You don’t have to power through it. You can read a couple pages, sit with it, feel it, and come back later. It meets you exactly where you are - especially on the days when you don’t have much to give.

This book does such an incredible job of explaining why so many of us learned to ignore ourselves in the first place. It talks about masking, about what happens when your feelings are dismissed or renamed, and how that slowly teaches you to stop trusting your own body.

“Over time, when our feelings, sensations, and experiences are continually dismissed or minimized, we start to question ourselves and our own bodies.”

That hit hard.

It also reframes something so many of us were praised for growing up - being “easy,” “flexible,” or “well-behaved” - and shows the cost of that.

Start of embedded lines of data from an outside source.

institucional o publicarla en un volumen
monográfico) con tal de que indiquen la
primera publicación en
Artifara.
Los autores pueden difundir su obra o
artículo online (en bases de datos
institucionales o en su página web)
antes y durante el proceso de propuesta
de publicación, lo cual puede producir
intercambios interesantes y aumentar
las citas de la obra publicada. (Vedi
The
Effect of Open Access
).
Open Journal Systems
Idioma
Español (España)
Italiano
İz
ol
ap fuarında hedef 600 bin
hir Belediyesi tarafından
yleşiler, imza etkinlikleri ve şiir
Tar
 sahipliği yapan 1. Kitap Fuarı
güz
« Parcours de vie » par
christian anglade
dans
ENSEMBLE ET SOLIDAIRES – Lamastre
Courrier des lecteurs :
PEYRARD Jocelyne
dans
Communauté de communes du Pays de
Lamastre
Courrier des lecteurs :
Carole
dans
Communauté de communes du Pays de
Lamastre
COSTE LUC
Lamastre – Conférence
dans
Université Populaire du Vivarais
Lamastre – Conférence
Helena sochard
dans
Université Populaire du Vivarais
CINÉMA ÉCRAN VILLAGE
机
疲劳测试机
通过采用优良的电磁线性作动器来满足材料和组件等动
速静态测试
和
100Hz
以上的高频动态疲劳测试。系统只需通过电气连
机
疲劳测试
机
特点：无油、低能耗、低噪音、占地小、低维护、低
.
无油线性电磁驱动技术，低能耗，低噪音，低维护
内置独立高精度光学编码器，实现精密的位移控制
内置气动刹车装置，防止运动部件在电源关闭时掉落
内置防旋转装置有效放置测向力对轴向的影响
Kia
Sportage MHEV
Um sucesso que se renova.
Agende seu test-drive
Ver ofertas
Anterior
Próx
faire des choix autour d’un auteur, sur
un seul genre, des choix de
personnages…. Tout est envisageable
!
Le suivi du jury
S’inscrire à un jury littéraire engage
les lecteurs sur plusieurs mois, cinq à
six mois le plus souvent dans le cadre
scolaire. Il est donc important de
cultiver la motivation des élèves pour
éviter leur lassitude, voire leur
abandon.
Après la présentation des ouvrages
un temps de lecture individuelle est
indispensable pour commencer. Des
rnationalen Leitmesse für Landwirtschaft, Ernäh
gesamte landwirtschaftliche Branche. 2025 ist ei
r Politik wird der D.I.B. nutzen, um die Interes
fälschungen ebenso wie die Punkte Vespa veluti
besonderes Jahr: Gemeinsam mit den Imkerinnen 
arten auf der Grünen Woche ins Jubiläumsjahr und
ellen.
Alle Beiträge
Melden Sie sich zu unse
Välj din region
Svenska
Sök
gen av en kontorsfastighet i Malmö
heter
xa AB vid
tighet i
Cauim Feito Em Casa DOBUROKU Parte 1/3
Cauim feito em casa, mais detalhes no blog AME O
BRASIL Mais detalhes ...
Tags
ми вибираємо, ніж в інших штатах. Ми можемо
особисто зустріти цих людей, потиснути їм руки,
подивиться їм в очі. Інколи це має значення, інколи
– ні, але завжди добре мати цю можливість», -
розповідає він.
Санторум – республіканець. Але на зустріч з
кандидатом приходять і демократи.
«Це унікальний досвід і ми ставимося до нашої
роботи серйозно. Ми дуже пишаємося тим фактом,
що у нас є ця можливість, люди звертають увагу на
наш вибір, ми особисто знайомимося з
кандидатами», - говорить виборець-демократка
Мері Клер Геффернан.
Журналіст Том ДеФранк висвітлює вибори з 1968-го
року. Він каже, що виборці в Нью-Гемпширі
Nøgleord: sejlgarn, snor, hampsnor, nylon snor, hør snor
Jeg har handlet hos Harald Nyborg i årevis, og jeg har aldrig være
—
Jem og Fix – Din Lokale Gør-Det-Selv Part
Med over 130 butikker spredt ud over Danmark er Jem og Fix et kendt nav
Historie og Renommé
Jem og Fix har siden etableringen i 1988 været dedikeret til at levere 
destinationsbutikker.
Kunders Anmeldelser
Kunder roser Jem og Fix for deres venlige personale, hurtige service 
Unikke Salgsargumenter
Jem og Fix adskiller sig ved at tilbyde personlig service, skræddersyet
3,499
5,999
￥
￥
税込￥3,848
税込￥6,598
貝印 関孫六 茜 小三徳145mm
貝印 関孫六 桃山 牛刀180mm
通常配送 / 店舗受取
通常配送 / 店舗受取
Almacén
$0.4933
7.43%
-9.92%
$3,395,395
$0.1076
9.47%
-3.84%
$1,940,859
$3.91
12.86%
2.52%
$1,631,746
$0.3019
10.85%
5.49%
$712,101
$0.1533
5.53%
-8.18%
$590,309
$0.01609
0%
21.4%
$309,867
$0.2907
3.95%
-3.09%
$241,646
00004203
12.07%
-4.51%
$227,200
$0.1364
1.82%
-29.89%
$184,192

“Over time, the body starts to associate safety with compliance.”

And suddenly, so much makes sense.

What I appreciated most is how this book doesn’t just point out the problem - it offers permission. Permission to listen to your body again. Permission to leave when it’s too much. Permission to not carry everyone else’s expectations. Permission to trust yourself, even if that’s something you’re relearning at 5… or 45.

“In case no one told you today your lived experience is valid… disbelief is harm.”

That line alone is worth reading this book for.

It also speaks so powerfully to parenting, advocacy, and how we show up for others:

“If no comes with shame, teasing, guilt, or fear, it is not a real choice. It is compliance, not consent.”

“Sensory differences are not problems to fix.”

“You cannot shame yourself or others into regulation.”

This book makes you rethink how we treat kids, how we treat ourselves, and how often we’ve been taught to override our own discomfort just to be accepted.

But more than anything, it makes you feel seen.

Seen in the moments you thought you were “too much.”

Seen in the moments you shut yourself down to fit in.

Seen in the moments you wondered if it was just you.

And it reminds you - it’s not just you.

“If a single person finds this and gets anything out of it and says, ‘it’s not just me,’ that’s the peak for me.” - Scott Nelson

Mission accomplished.

This is a book you’ll come back to again and again. Not because you have to - but because it feels like being understood.